Goal of the exercise —
Each line from the first line of the entries through the line holding "f_number: 3.5" is to be restated word for word; nothing else, and no picture, belongs in the answer.

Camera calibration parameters
--
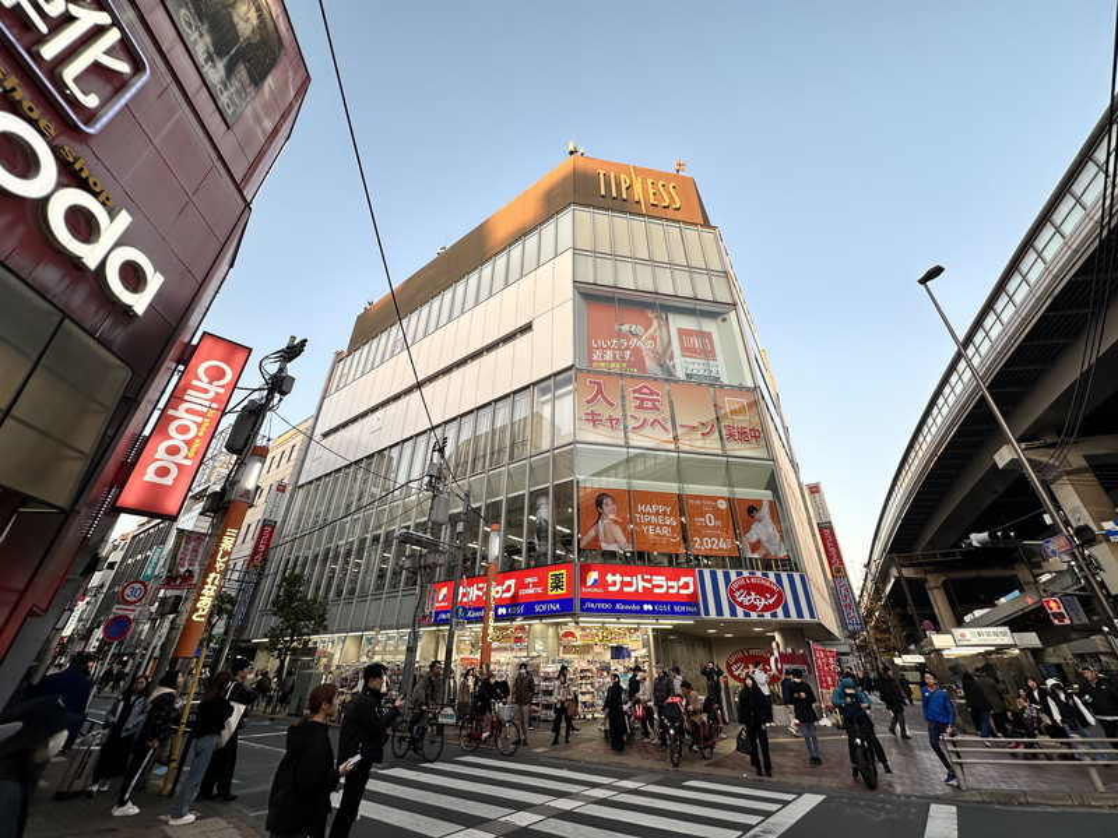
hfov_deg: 102.1
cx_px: 559
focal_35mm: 14
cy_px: 419
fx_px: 452
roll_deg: -0.4
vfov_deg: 85.7
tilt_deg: +29.8
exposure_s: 1/118
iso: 40
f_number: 2.2
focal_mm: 2.22
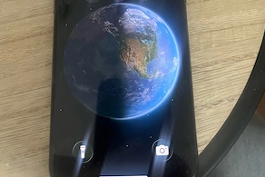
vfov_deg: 34.5
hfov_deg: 51.9
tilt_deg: -75.6
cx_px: 131
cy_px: 28
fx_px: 272
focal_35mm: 37
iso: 640
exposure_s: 1/40
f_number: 1.6
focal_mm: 5.1
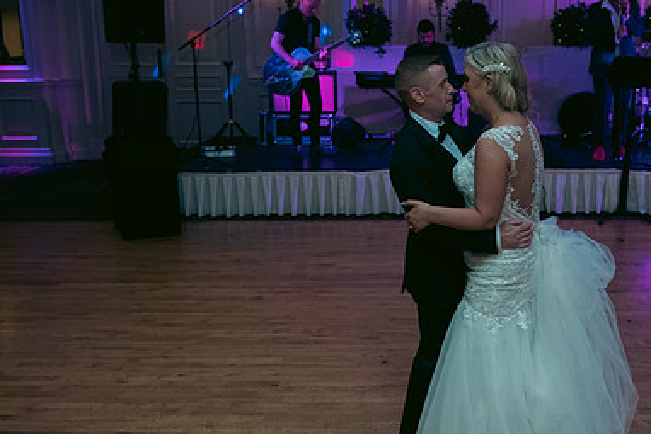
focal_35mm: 44
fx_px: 796
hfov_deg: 44.1
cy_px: 227
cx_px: 409
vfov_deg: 30.5
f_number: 3.5
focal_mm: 29
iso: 1250
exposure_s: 1/160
--
Task answer —
hfov_deg: 102.1
cx_px: 559
focal_35mm: 14
cy_px: 419
fx_px: 452
roll_deg: -0.4
vfov_deg: 85.7
tilt_deg: +29.8
exposure_s: 1/118
iso: 40
f_number: 2.2
focal_mm: 2.22
vfov_deg: 34.5
hfov_deg: 51.9
tilt_deg: -75.6
cx_px: 131
cy_px: 28
fx_px: 272
focal_35mm: 37
iso: 640
exposure_s: 1/40
f_number: 1.6
focal_mm: 5.1
focal_35mm: 44
fx_px: 796
hfov_deg: 44.1
cy_px: 227
cx_px: 409
vfov_deg: 30.5
f_number: 3.5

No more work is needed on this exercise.